Sans le savoir, elle exprimait l’esprit de ce livre : oui, la relation mère-fille est parfois difficile mais au-delà de ces difficultés, elle apporte des bonheurs à savourer et d’autres à découvrir. Et si la relation mère-fille n’apporte pas grand-chose de positif, eh bien il reste à construire sa vie, ses amitiés, ses amours et c’est bon... N’est-ce pas ce que cherchaient les femmes que j’ai interviewées pour cette enquête : le bonheur d’être ensemble mères et filles et le bonheur pour soi, dans sa vie personnelle ? Je repense (tous les prénoms ont été changés) à Pomme, 39 ans, qui souffrait d’avoir été trop aimée. À Lucie, 35 ans, qui n’arrivait pas à s’extraire de l’enfance. À Manon, 23 ans, si proche de sa maman qu’elle ne pouvait se résoudre à la quitter. À Julia, 30 ans, terrassée depuis dix ans par une grave dépression et persuadée d’avoir une mère toxique. À Laetitia, 55 ans, racontant le départ de sa mère sur un quai de gare. Elle partait rejoindre son amoureux : elle avait des choses à vivre, comme elle l’a expliqué à sa petite fille de quatre ans. À Lilou, 28 ans, avec ses tatouages et son piercing dans le nez, essayant de s’inventer un « moi » sous les yeux de sa mère, estomaquée par ce « crime ». À Justine, 34 ans, qui a fait un enfant pour... sa mère qui cherche un sens à sa vie. À Elsa, 41 ans, que la thérapeute familiale prend à part : Faites attention à votre maman, elle est fragile ! À Catherine, 61 ans, une nouvelle jeune retraitée qui tourne en rond en pensant qu’elle a tout bon et qui ne comprend pas pourquoi ses filles ne l’appellent pas, ne viennent pas la voir.

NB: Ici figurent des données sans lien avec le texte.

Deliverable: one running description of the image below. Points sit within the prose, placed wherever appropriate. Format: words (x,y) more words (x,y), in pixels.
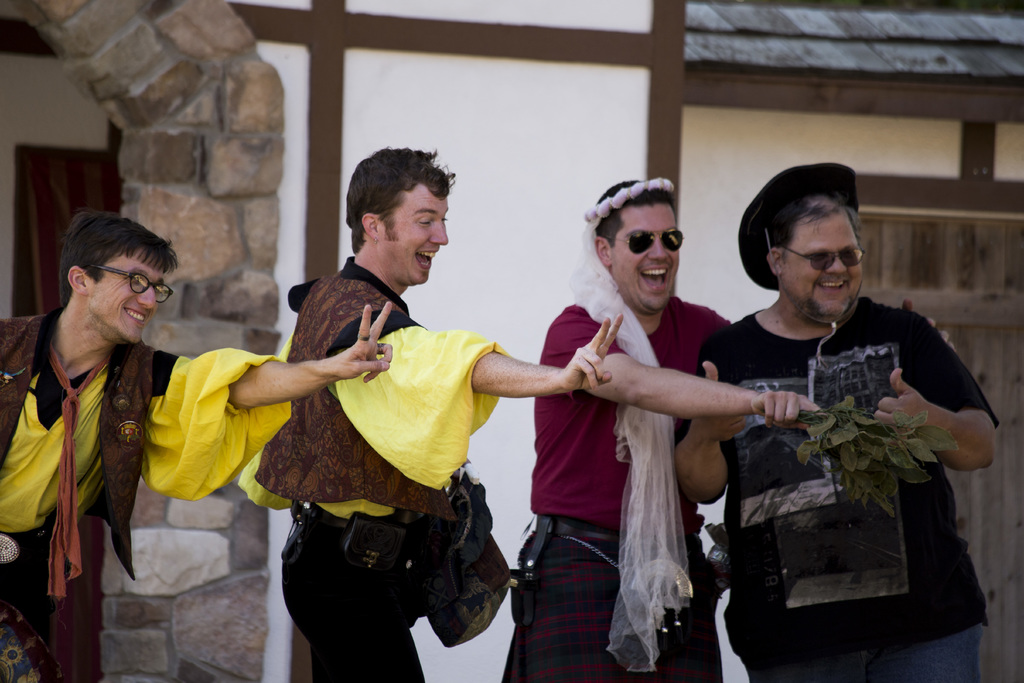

Mais je pensais en parallèle aux rires de cette enquête : à la joie d’Annie, 63 ans, qui s’entend si bien avec ses jumelles. À Caroline, 30 ans, si fière d’avoir mis au monde une sacrée petite bonne femme aujourd’hui âgée de cinq ans. À Cathy, 44 ans, qui adore sa mère et refuse de faire entrer du négatif dans sa vie : Il faut qu’on se parle est sa phrase-clé et clarifier les choses son obsession...

Clarifier les choses : c’est aussi mon objectif en écrivant ce livre car nous sommes toutes un peu perdues. Qu’est-ce qu’une relation mère-fille réussie aujourd’hui ? Que veulent dire les conflits ? Pourquoi cette relation est-elle prise de tête pour nous et si simple pour d’autres filles ? Si simple pour d’autres mères et si difficile pour nous ? Quel est le rôle d’une mère ? Que peut-on lui demander sans trop exiger ? Et les filles sont-elles ingrates quand elles n’arrivent pas à reconnaître les points positifs de leur éducation – car il y en a forcément. Pourquoi sommes-nous si agacées ? Si déçues ? Et pourquoi n’arrive-t-on pas à se parler calmement ? Et dans dix ans, où en serons-nous ? Peut-on se réconcilier après s’être fâchées si fort ?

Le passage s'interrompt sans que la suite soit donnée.